New marker at Maple Park Cemetery tells the site's story and who is buried there
The marker was installed by the Rachel Donelson Chapter of the Daughters of the American Revolution.
A new marker at Maple Park Cemetery in central Springfield tells the story of the historic site and who is buried there.
The marker was unveiled during a ceremony Sunday. Members of the Republic Community Band played in the cemetery’s gazebo before the event began.
Pat Haas, regent for the Rachel Donelson Chapter of the Daughters of the American Revolution, said her organization was behind the effort to have the marker erected. They had to go through a process of approval from their national office to prove that everything on the marker was accurate, according to Haas.

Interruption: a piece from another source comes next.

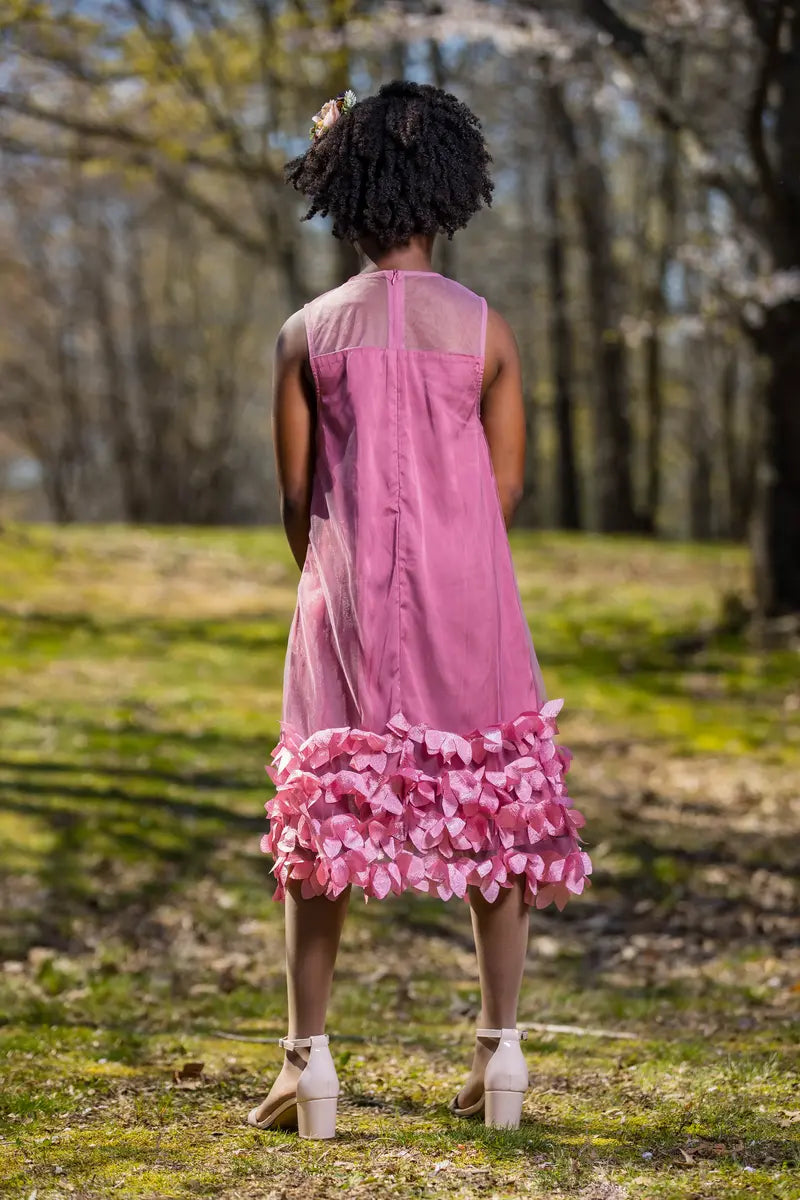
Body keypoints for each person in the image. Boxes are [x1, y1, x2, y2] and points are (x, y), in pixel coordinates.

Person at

She said Maple Park Cemetery has a lot of history lessons to teach.
"It's a very interesting history of early Springfield and some of the early pioneers," she said, "and why it was formed and who developed it and the land that it originally belonged to and what it was used in past history before it became a cemetery. And, so, a lot of those early pioneers of Springfield are buried here."

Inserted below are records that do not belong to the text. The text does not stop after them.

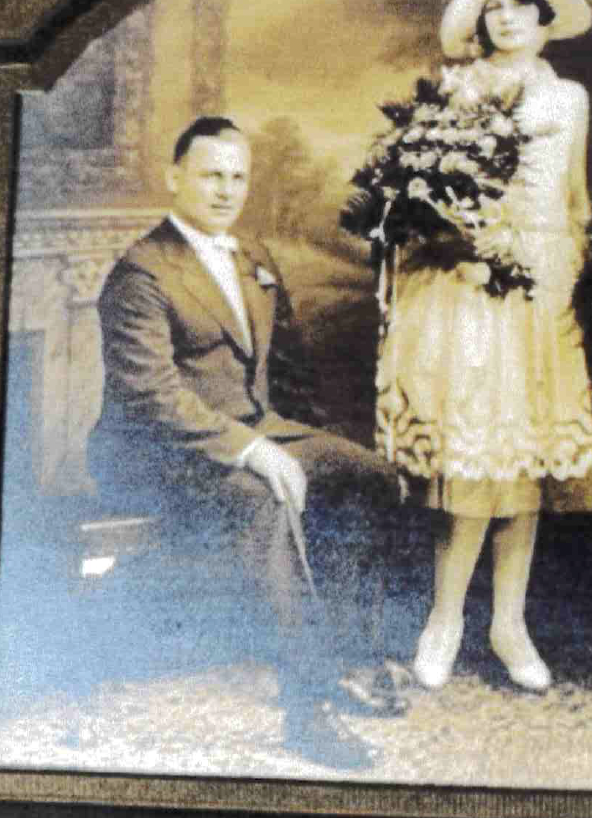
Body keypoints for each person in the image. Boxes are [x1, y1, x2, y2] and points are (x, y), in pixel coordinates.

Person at [88, 116, 406, 772]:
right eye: (211, 175)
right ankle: (307, 706)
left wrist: (314, 445)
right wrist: (254, 451)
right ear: (174, 177)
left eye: (237, 177)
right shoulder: (140, 273)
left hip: (253, 427)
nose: (226, 189)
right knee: (267, 499)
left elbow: (288, 366)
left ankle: (350, 656)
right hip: (157, 452)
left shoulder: (250, 256)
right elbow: (153, 396)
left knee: (368, 477)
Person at [374, 0, 592, 692]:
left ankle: (509, 622)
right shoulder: (457, 86)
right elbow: (426, 195)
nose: (505, 18)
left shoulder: (569, 97)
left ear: (544, 21)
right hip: (471, 280)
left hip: (545, 284)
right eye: (494, 8)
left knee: (525, 459)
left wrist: (580, 277)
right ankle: (445, 619)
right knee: (475, 460)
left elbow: (574, 195)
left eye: (519, 6)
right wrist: (459, 243)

The new sign tells visitors who those are – folks like Davis Tutt who was killed by Wild Bill Hickok during a shootout on Park Central Square in 1865 and his half-brother Lewis Tutt – the first Black police officer in Springfield.
Haas said DAR has three goals: Historic preservation, education and patriotism. They’ve worked with Maple Park Cemetery for years to place wreaths on veterans’ graves and host a ceremony as part of Wreaths Across America. The new sign, she said, meets the goals of both historical preservation and education.